Plaintiffs are currently appealing Judge Miller’s December 18, 2024 order.

 

  1. Plaintiffs do not know and have never met Mr. Morrison. As a result, we have never used the informal name “Jim” in any of our filings, instead always using the formal name “James” to refer to Clerk Morrison.
  2. Judge Miller’s two orders in Plaintiffs’ case following our June 17, 2024 letter were authored by Katie Gustafson, not by James Morrison. (See Doc. 546, 549.) Katie Gustafson is not listed as the author of any other orders in our case.

AI Analysis

Plaintiffs used Artificial Intelligence to analyze Judge Miller’s December 18, 2024 Order Denying Recusal and Vacatur:

ChatGPT (AI) Analysis

  • Judicial Staff Can Create an Appearance of Impropriety
    In Powell v. Anderson, an appellate judge’s law firm had a minor past relationship with one party. The Minnesota Supreme Court still ruled that disqualification was necessary because the connection created an appearance of favoritism. Here, Morrison was a law clerk for the father of the defense attorney—a far stronger connection than in Powell.
  • The “Reasonable Examiner” Standard Was Ignored
    Would an unbiased layperson question impartiality if they knew a law clerk who drafted orders had worked for a judge closely tied to one party’s attorney? The answer is likely yes, meaning disqualification should have been required.
  • Judicial Confidence Is Already Undermined
    The fact that this motion was filed at all proves the public perception of bias exists. Liljeberg itself held that late-discovered conflicts require strong action to preserve judicial credibility.
  • Key Takeaways from Other Cases
    Minnesota and U.S. Supreme Court cases consistently favor disqualification when a reasonable observer would suspect bias. Judge Miller’s dismissal of the appearance of impropriety contradicts past rulings requiring recusal.
  • Conclusion: Appearance of Impropriety Was Present
    Judge Miller’s failure to disclose his law clerk’s past employment in a timely manner raises serious concerns.

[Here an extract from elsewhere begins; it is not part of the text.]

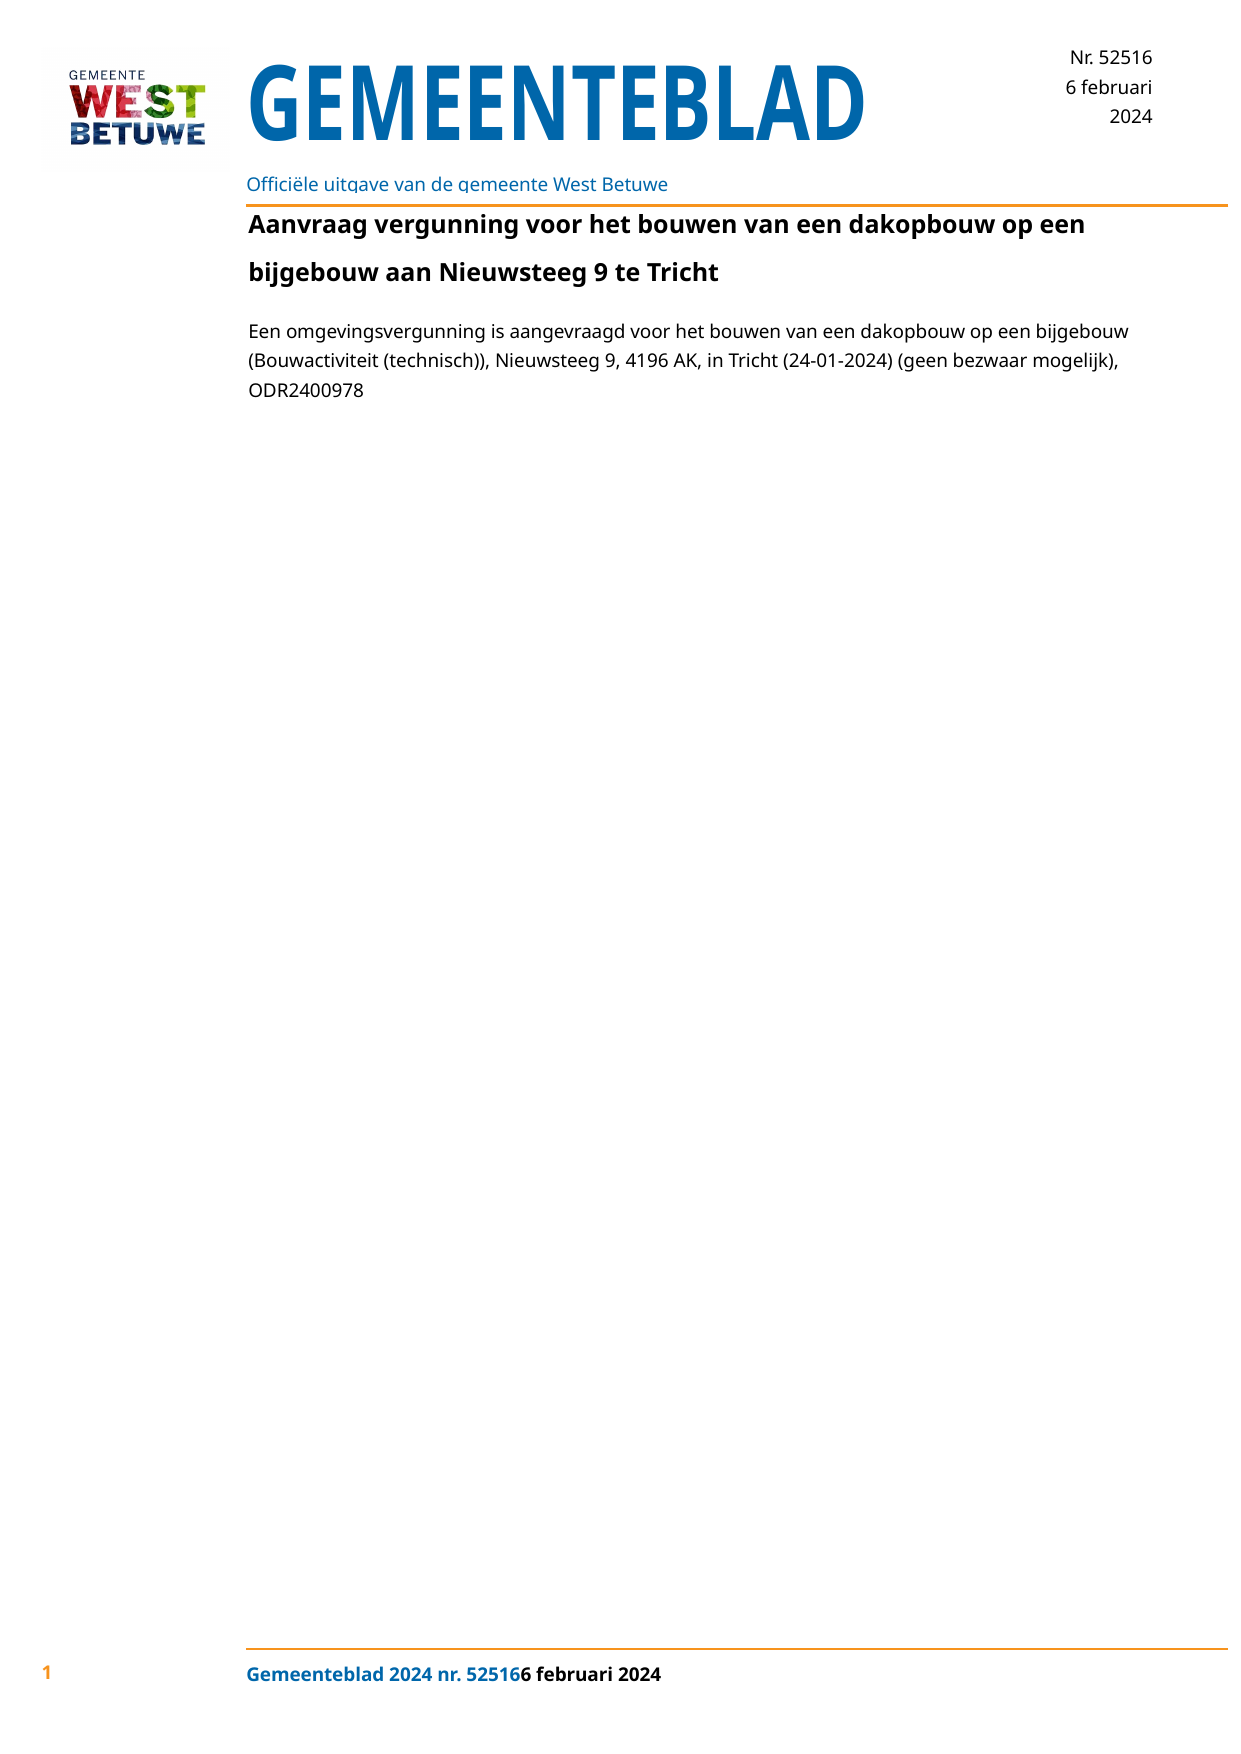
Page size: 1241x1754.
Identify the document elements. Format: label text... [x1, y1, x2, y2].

His reasoning minimizes the power law clerks have in judicial decision-making, contradicting Powell and Caperton. The reasonable examiner test was ignored, despite clear case law requiring its application. His use of Liljeberg was selective, applying its factors to justify judicial finality rather than to evaluate bias.
  • 📌 Final Judgment:
    A reasonable observer would likely see a conflict of interest.
    Judge Miller should have recused himself.
ChatGPT 4o

An independent, fair, and impartial judiciary is indispensable to our system of justice. The United States legal system is based upon the principle that an independent, impartial, and competent judiciary, composed of men and women of integrity, will interpret and apply the law that governs our society. Thus, the judiciary plays a central role in preserving the principles of justice and the rule of law. Inherent in all the Rules contained in this Code are the precepts that judges, individually and collectively, must respect and honor the judicial office as a public trust and strive to maintain and enhance confidence in the legal system.

Judges should maintain the dignity of judicial office at all times, and avoid both impropriety and the appearance of impropriety in their professional and personal lives. They should aspire at all times to conduct that ensures the greatest possible public confidence in their independence, impartiality, integrity, and competence.